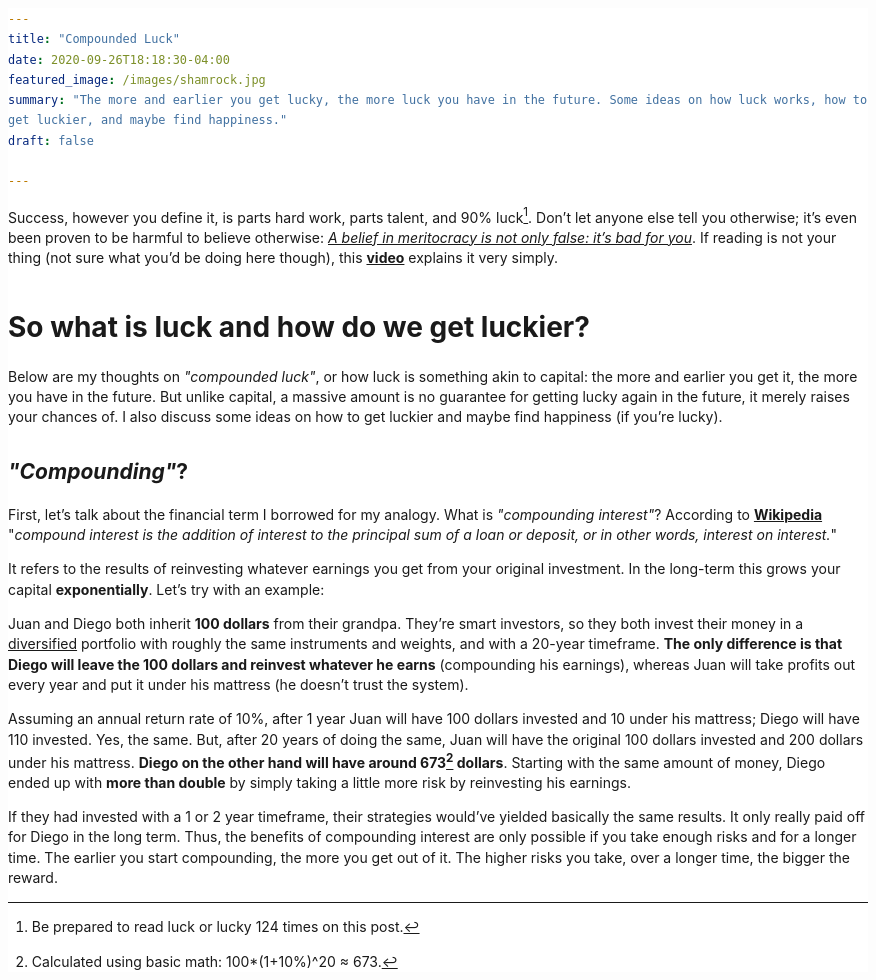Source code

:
 ```yaml
---
title: "Compounded Luck"
date: 2020-09-26T18:18:30-04:00
featured_image: /images/shamrock.jpg
summary: "The more and earlier you get lucky, the more luck you have in the future. Some ideas on how luck works, how to get luckier, and maybe find happiness."
draft: false

---
```


Success, however you define it, is parts hard work, parts talent, and 90% luck[^1]. Don’t let anyone else tell you otherwise; it’s even been proven to be harmful to believe otherwise: [*A belief in meritocracy is not only false: it’s bad for you*](https://aeon.co/ideas/a-belief-in-meritocracy-is-not-only-false-its-bad-for-you). If reading is not your thing (not sure what you’d be doing here though), this **[video](https://www.youtube.com/watch?v=3LopI4YeC4I)** explains it very simply.
[^1]: Be prepared to read luck or lucky 124 times on this post.

So what is luck and how do we get luckier?
==
Below are my thoughts on *"compounded luck"*, or how luck is something akin to capital: the more and earlier you get it, the more you have in the future. But unlike capital, a massive amount is no guarantee for getting lucky again in the future, it merely raises your chances of. I also discuss some ideas on how to get luckier and maybe find happiness (if you’re lucky).

*"Compounding"*?
--
First, let’s talk about the financial term I borrowed for my analogy. What is *"compounding interest"*?
According to **[Wikipedia](https://en.m.wikipedia.org/wiki/Compound_interest)** "*compound interest is the addition of interest to the principal sum of a loan or deposit, or in other words, interest on interest.*"

It refers to the results of reinvesting whatever earnings you get from your original investment. In the long-term this grows your capital **exponentially**. Let’s try with an example:

Juan and Diego both inherit **100 dollars** from their grandpa. They’re smart investors, so they both invest their money in a [diversified](https://en.wikipedia.org/wiki/Diversification_(finance)) portfolio with roughly the same instruments and weights, and with a 20-year timeframe. **The only difference is that Diego will leave the 100 dollars and reinvest whatever he earns** (compounding his earnings), whereas Juan will take profits out every year and put it under his mattress (he doesn’t trust the system).

Assuming an annual return rate of 10%, after 1 year Juan will have 100 dollars invested and 10 under his mattress; Diego will have 110 invested. Yes, the same. But, after 20 years of doing the same, Juan will have the original 100 dollars invested and 200 dollars under his mattress. **Diego on the other hand will have around 673[^2] dollars**. Starting with the same amount of money, Diego ended up with **more than double** by simply taking a little more risk by reinvesting his earnings.
[^2]: Calculated using basic math: 100*(1+10%)^20 ≈ 673.

If they had invested with a 1 or 2 year timeframe, their strategies would’ve yielded basically the same results. It only really paid off for Diego in the long term. Thus, the benefits of compounding interest are only possible if you take enough risks and for a longer time. The earlier you start compounding, the more you get out of it. The higher risks you take, over a longer time, the bigger the reward.


[^3]: For recent examples, google Theranos or Nikola Trucks. Well, maybe those are examples of fraud, I don't know.
[^4]: [The Immortal](https://en.wikipedia.org/wiki/The_Immortal_(short_story))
= = = =
Required action ▸ Where a line in the listing holds the string "amount", include it in the count, then report the total alone.

Written solution ▸ 2